The Tribunal dismissed the applications by XBRK & RKYV for lack of jurisdiction. The applicants sought review of Centrelink’s alleged failure to revalue listed securities between 2017 and 2022 and claimed entitlement to pension arrears. However, the Tribunal found no evidence that Centrelink had made any “decision” within the statutory meaning no officer had turned their mind to the revaluation issue or refused to act. Without a reviewable decision under the Social Security and Administrative Review legislation, the Tribunal could not conduct a second review. Earlier authorised review officer’s decisions already reviewed and affirmed were not challenged by the applicants. As no valid jurisdictional foundation existed, the applications were dismissed under section 97 of the Administrative Review Tribunal Act 2024.

McLennan v McLennan [2025] NSWSC 1603 (23 December 2025)

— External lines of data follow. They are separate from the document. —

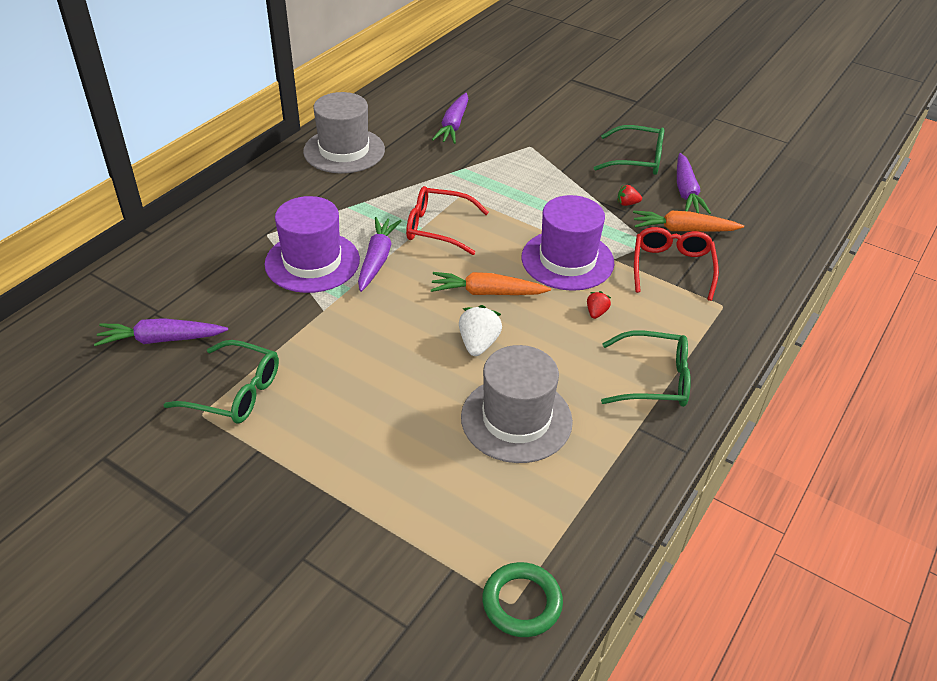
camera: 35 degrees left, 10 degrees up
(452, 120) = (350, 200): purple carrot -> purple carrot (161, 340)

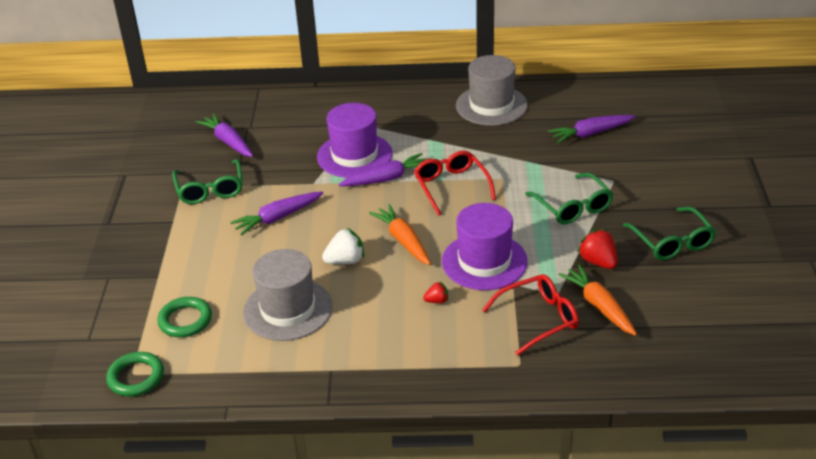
camera: 60 degrees right, 5 degrees down
(457, 513) = (185, 320): none -> green ring
(627, 203) = (598, 262): red strawberry -> red strawberry, size x1.73
(653, 379) = (390, 359): green glasses -> green glasses (572, 206)
(686, 192) = (659, 287): purple carrot -> purple carrot (278, 218)

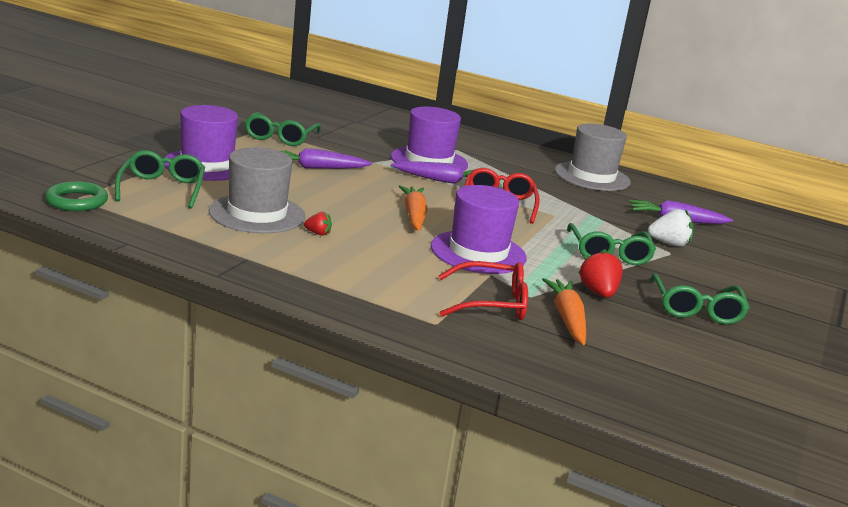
camera: 20 degrees right, 15 degrees down
(185, 320) = (162, 189): green ring -> green glasses
(189, 265) = (207, 165): none -> purple hat
(228, 142) = (328, 122): purple carrot -> none
(345, 261) = (345, 208): white strawberry -> white strawberry (669, 244)
(437, 301) = (402, 257): red strawberry -> red strawberry (318, 233)

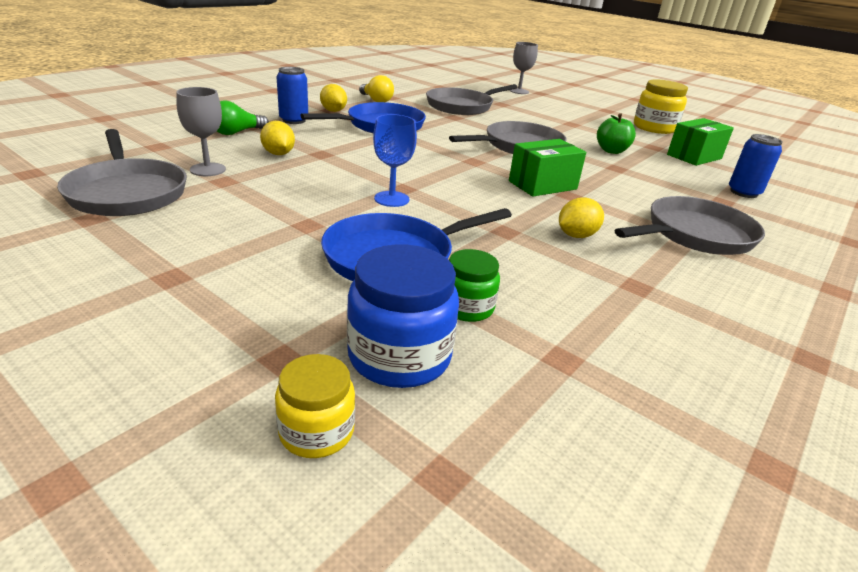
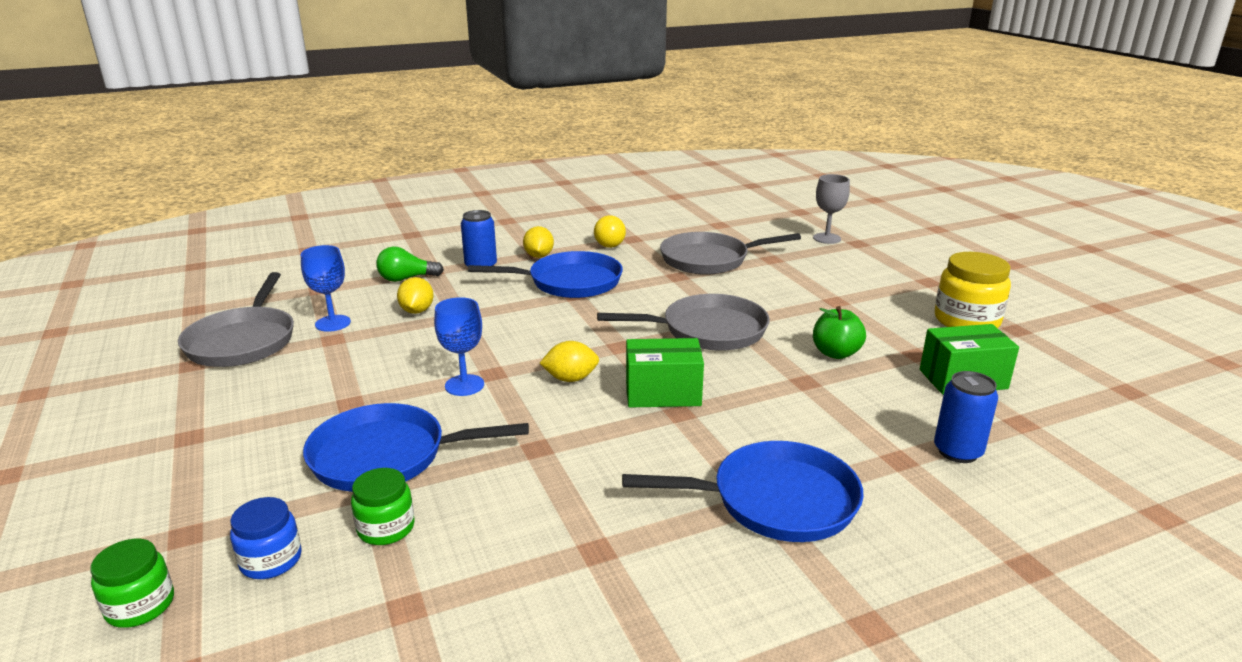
camera: 30 degrees right, 5 degrees down
(208, 169) = (333, 323): grey goblet -> blue goblet
(316, 431) = (140, 606): yellow jar -> green jar
(399, 356) = (271, 560): blue jar -> blue jar, size x0.60
(576, 235) = (612, 470): yellow lemon -> yellow lemon (570, 379)
(695, 235) = (775, 501): grey pan -> blue pan

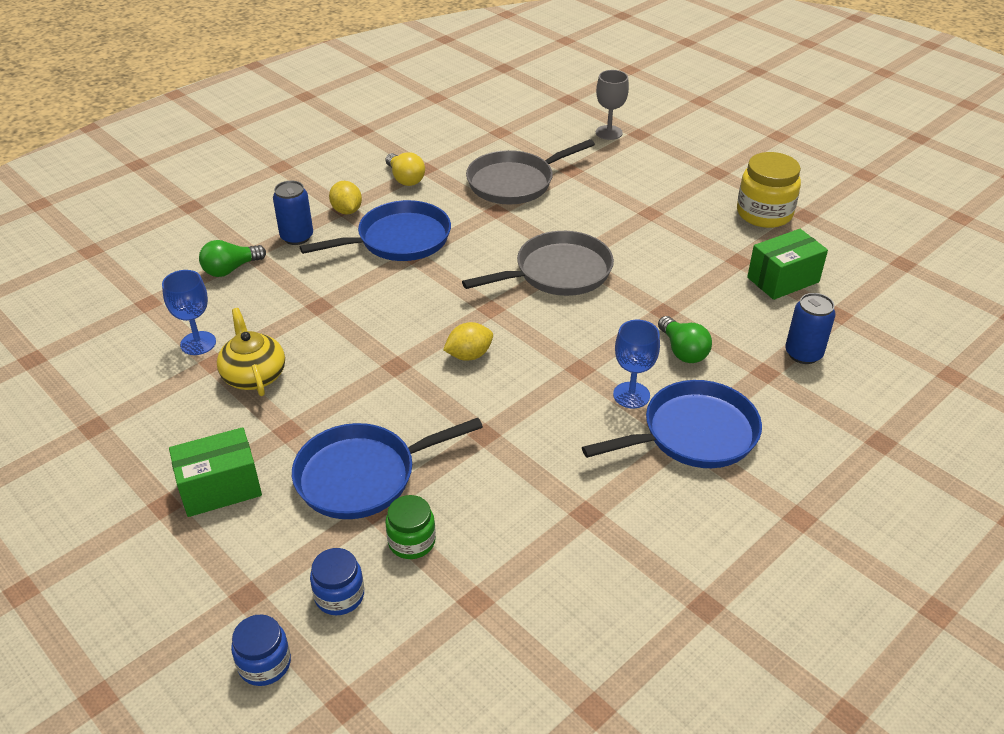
camera: 20 degrees left, 15 degrees up
(140, 606) = (264, 664): green jar -> blue jar
(243, 341) = (122, 386): grey pan -> none
(358, 355) = (254, 375): none -> yellow teapot
(417, 311) = (272, 309): yellow lemon -> none
(464, 385) = (379, 385): blue goblet -> blue goblet (631, 395)
(663, 393) = (556, 352): green box -> green box (220, 488)
(807, 420) = (683, 351): none -> green light bulb
(835, 353) = (675, 274): green apple -> none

McLennan v McLennan involved an elderly father, John, seeking to unwind past estate planning transactions that gave his son, Ruskin, control of family trusts and ownership of the Bombi Road home. The Court found that over many years John and his late wife Karen intentionally structured their affairs on professional legal advice to place Ruskin in control, largely due to concerns about their daughter Susannah’s long term vulnerability. After Karen’s death, John changed his mind and claimed unconscionable conduct, saying Ruskin had overborne him. The Court rejected this, finding John’s affidavit evidence unreliable, the solicitor’s evidence credible, and the transactions rational and voluntary. All challenges failed except that Ruskin must account for past expenditure from his parents’ bank accounts.